Lawsuit filed against Fort Myers over toxic sludge site
A lawsuit wants the City of Fort Myers to pay more than $500 million for dumping toxic sludge in the Dunbar community.
The city used a field bounded by Henderson Avenue on the west, Midway Avenue on the east, Jeffcott Street on the south and South Street on the north, to dump sludge for decades in the 1960s.
The area bounded in red shows the site in Dunbar where sludge from a water treatment plant was disposed of.

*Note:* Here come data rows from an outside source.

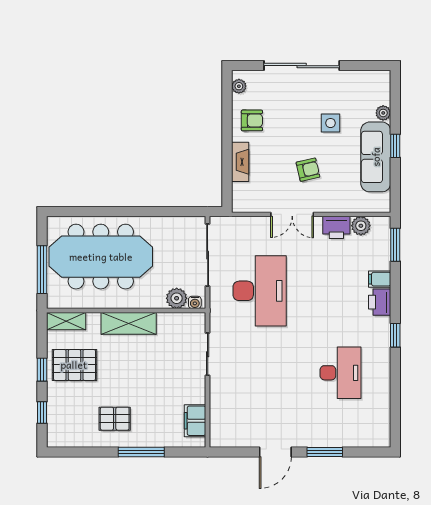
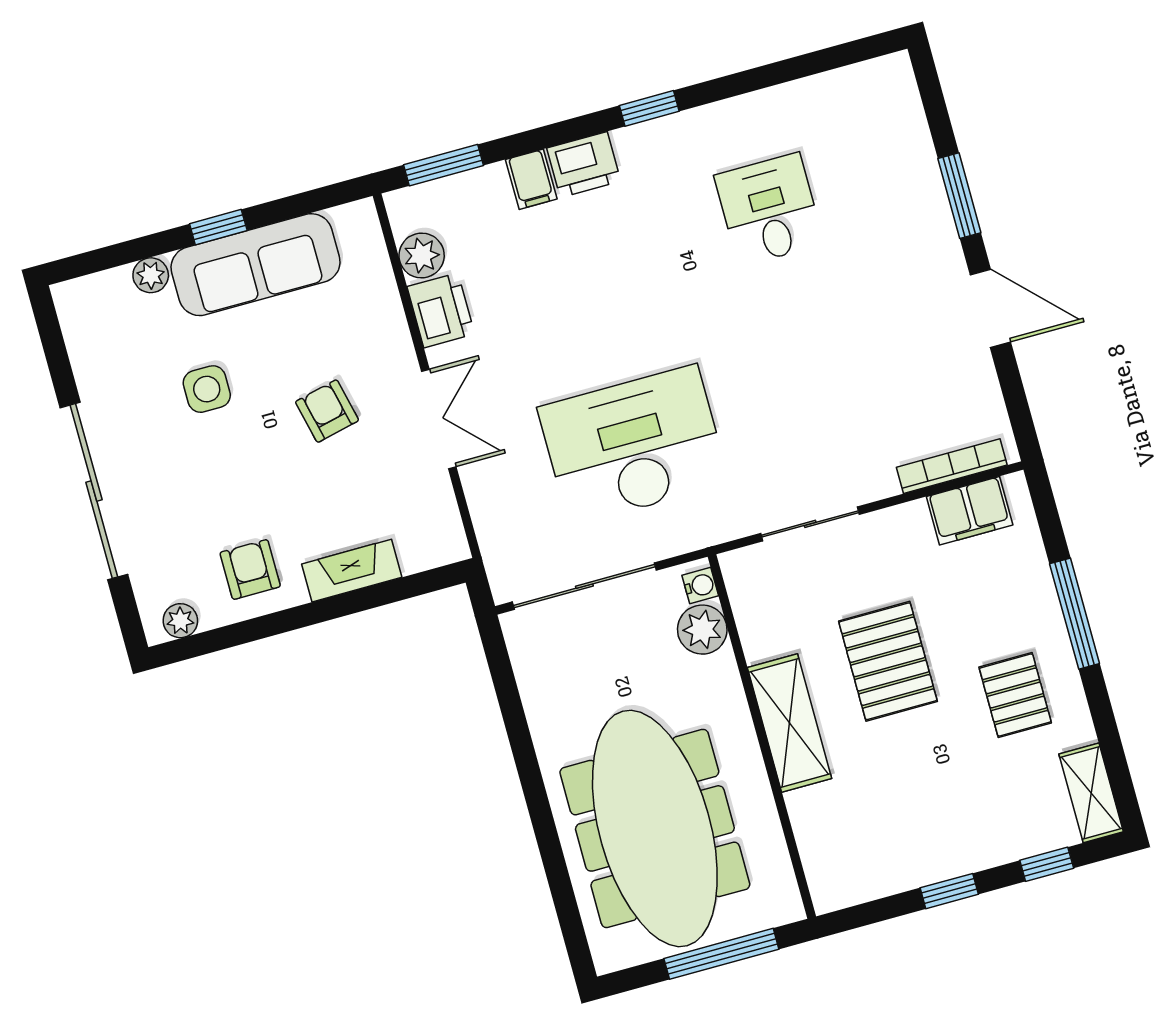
shelving: (66, 321) -> (1091, 793), moved
pallet: (74, 365) -> (888, 661), moved
desk: (341, 373) -> (769, 210), width x0.73
bookcase: (215, 419) -> (952, 466), added

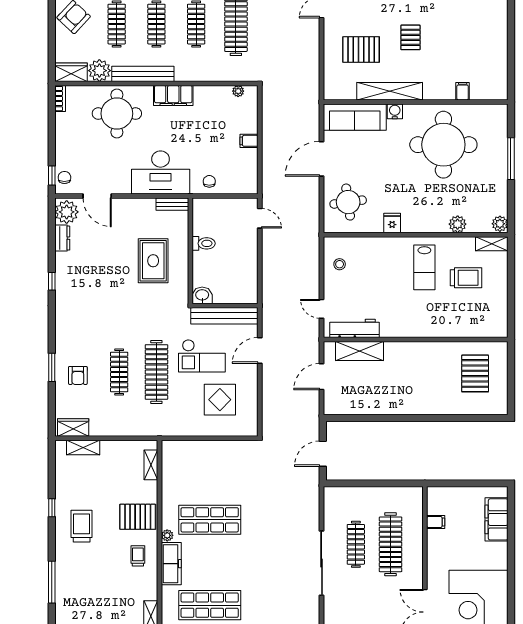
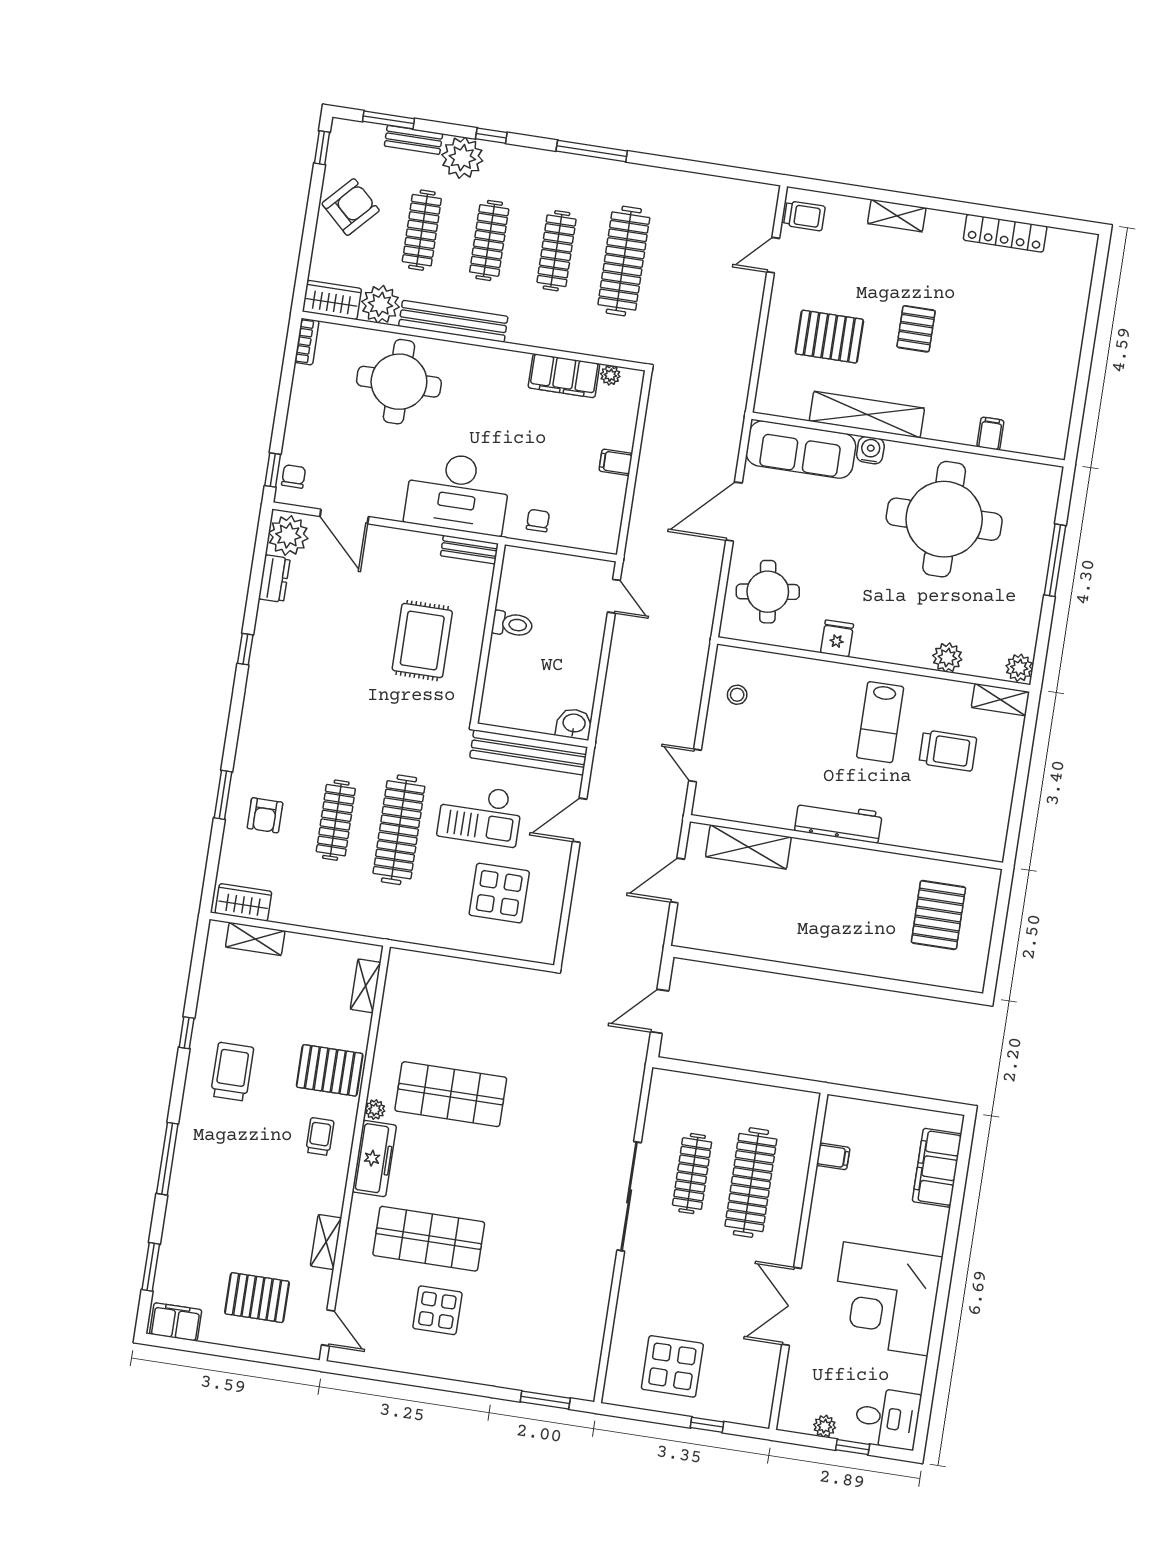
filing cabinet: (173, 96) -> (564, 376), moved
washbasin: (202, 295) -> (574, 724), moved
workbench: (355, 328) -> (838, 822), moved

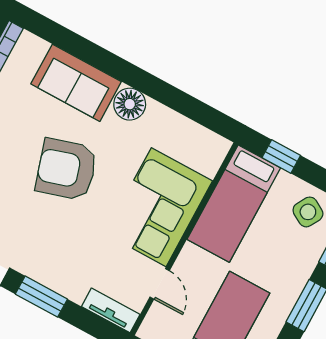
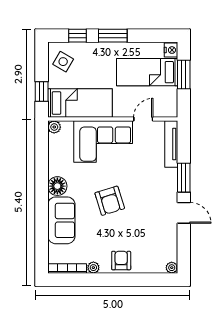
plant: (219, 147) -> (54, 127), added
armchair: (66, 169) -> (110, 201), width x0.73, depth x0.73
tv unit: (111, 310) -> (171, 144), width x1.41

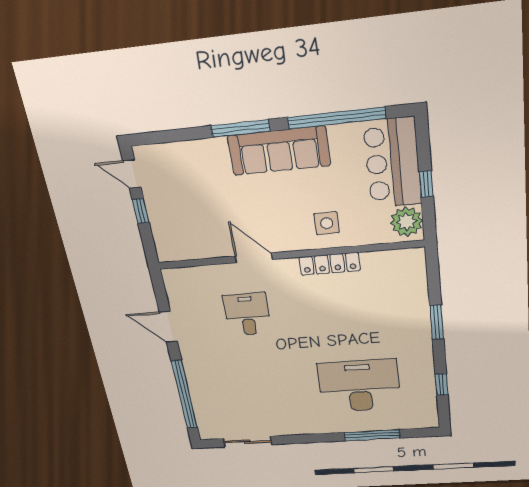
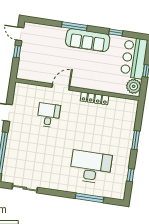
window: (337, 118) -> (116, 32), width x0.32
side table: (327, 223) -> (99, 78), removed
door: (254, 258) -> (61, 87), hinge flipped

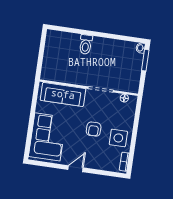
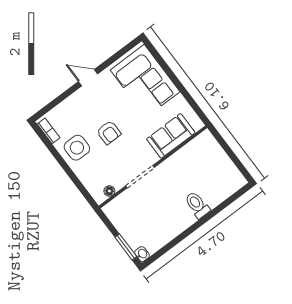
sofa: (63, 94) -> (171, 136), width x0.73
armchair: (94, 129) -> (109, 132), turned 180
door: (75, 169) -> (88, 78), swing flipped

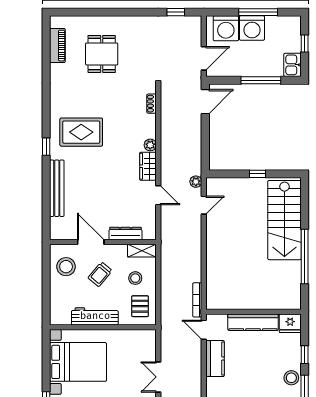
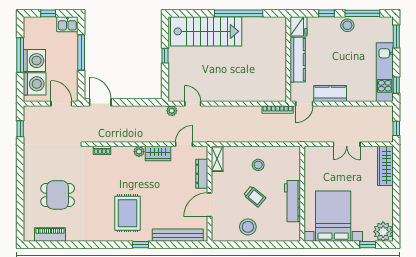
dresser: (125, 234) -> (202, 174), moved
door: (91, 242) -> (209, 205), moved
wall: (103, 242) -> (209, 194), moved
shelving: (142, 251) -> (217, 159), moved
pallet: (140, 306) -> (283, 161), removed

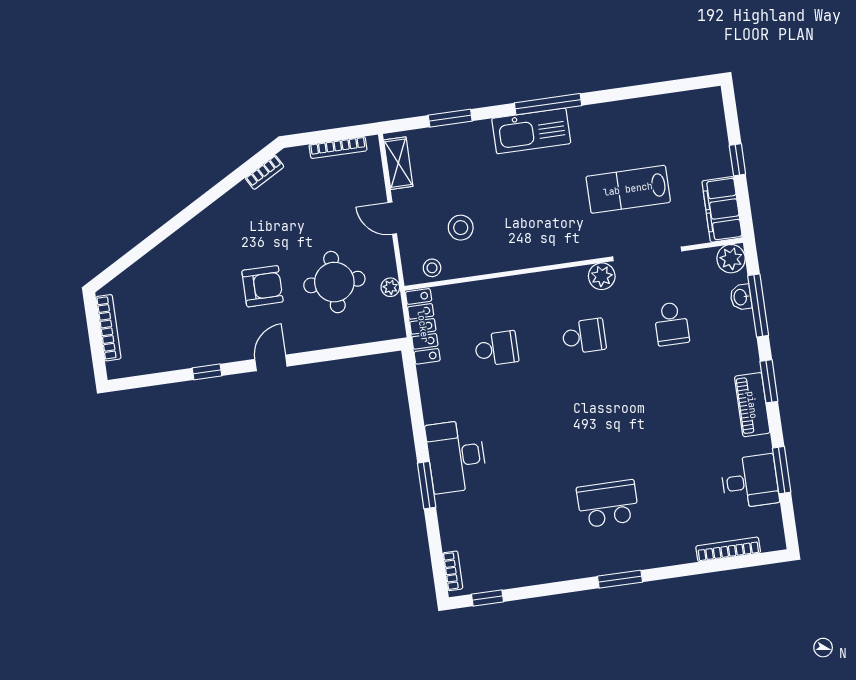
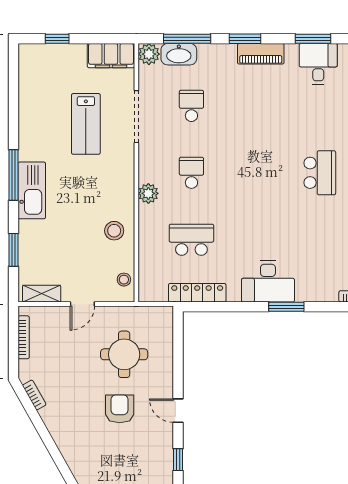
window: (737, 160) -> (57, 39), moved
stool: (461, 228) -> (114, 231), moved
plant: (602, 276) -> (148, 193), moved
plant: (390, 287) -> (134, 313), removed
washbasin: (741, 297) -> (179, 54), width x1.91, depth x1.45
school desk: (671, 324) -> (191, 106), turned -90
locker: (423, 326) -> (197, 293), moved
school desk: (497, 349) -> (191, 240), width x1.85
school desk: (608, 504) -> (320, 173), turned 180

Arsenic was discovered at the site in 2007, and in the groundwater there in 2012, but those results didn’t become public until early 2017.
The suit filed by Attorney Ralf Brookes lists Deretha Miller, Luetricia Freeman Becker, Ralph Henry, and Noemy Rodriguez as plaintiffs, individually, and on behalf of residents of Dunbar against the city.
“You can’t just open-dump this stuff into pits in the ground, especially when you’re in a residential neighborhood,” Brookes said. “They should have never brought the arsenic here and put it in an open dump without a fence, without a liner, without a licensed landfill.”
The plaintiffs are asking for civil penalties of $37,500 per day for each day of the violation, since 1979 when a law prohibiting open dumping was enacted. Brookes said they want to use the money for remediation and medical monitoring.
The lawsuit will represent more than 200 residents of the Dunbar community living near the toxic site.